Oireachtas Joint and Select Committees

Tuesday, 17 November 2020

Select Committee on Finance, Public Expenditure and Reform, and Taoiseach

Finance Bill 2020: Committee Stage (Resumed)

Photo of Mairead FarrellMairead Farrell (Galway West, Sinn Fein) | Oireachtas source

Yes. These sections provide for multi-annual increases in carbon tax. I am concerned that they will have a consequential effect on lower income households. In June 2019, the ESRI published the report, Carbon taxation in Ireland: distributional effects of revenue recycling policies. In its research, the ESRI found that carbon taxation is found to be regressive, with poorer households spending a greater proportion of their income on the tax than more affluent households. In its modelling, the ESRI found that with an increase in carbon tax by an additional €30 per tonne, every household bears some cost but the cost is greatest for the poorest households. Comparing the first and fourth quartiles, it indicated that poorer households suffer disproportionately more from carbon taxes. In addition, single households with children are the most affected by this policy. The trajectory set out in last year's and this year's Finance Bill is an €80 per tonne increase in carbon tax. The ESRI made it clear that the regressive nature of carbon tax can be offset by recycling revenue and offers the distributional effect of different recycling policies.

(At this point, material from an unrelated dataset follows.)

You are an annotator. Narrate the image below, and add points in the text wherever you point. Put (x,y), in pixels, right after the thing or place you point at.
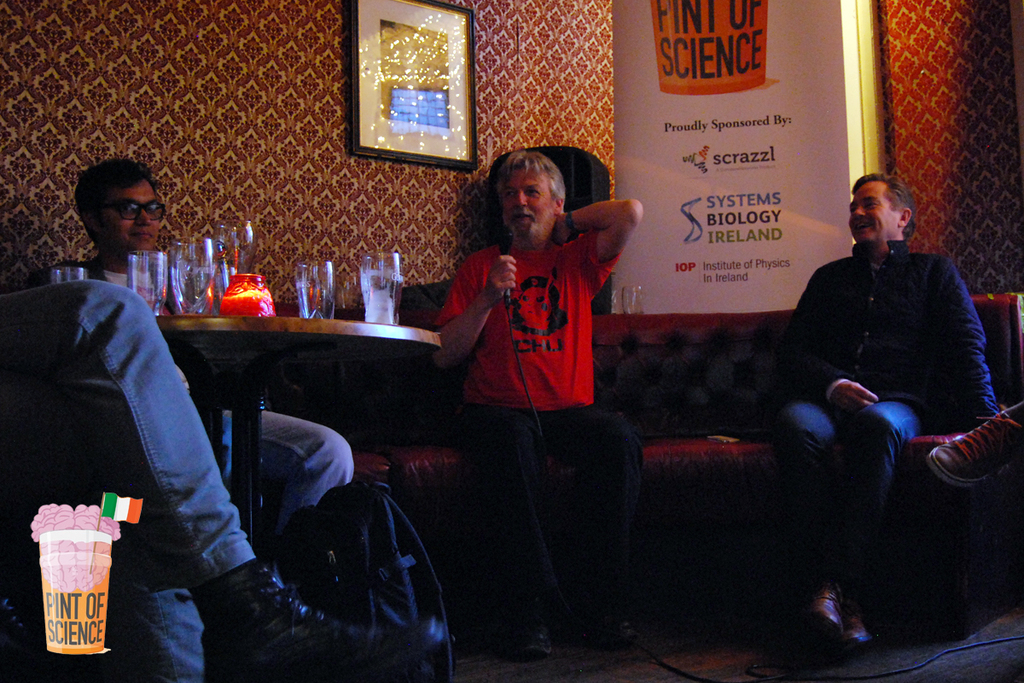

In its manifesto for the 2020 election, the Green Party proposed gradually increasing carbon tax in each of the next ten years until it reaches €100 per tonne and introducing a mechanism to return all the revenues raised from further increases to citizens by social welfare payments and tax credits. That policy platform seems to have been abandoned in this Finance Bill and I wish to raise a number of issues the Minister can address in this regard. In the note provided by the Department of Finance, the combined proceeds of the 2020 and 2021 increases in carbon tax amount to €238 million. A total of €48 million was allocated to targeted social protection intervention. That is 20% of carbon tax revenues. That is a total departure from the Green Party's manifesto proposals to return the revenue raised to households through social welfare payments, as it has reduced from 100% to 20%. While these sections provide for multi-annual increases in carbon tax, there is no such commitment for multi-annual increases in social welfare payments to offset the regressive nature of carbon tax on lower income households. Will the Minister make a commitment that if these sections are agreed, the Government will hard-wire multi-annual increases in social welfare payments in the upcoming social welfare Bill?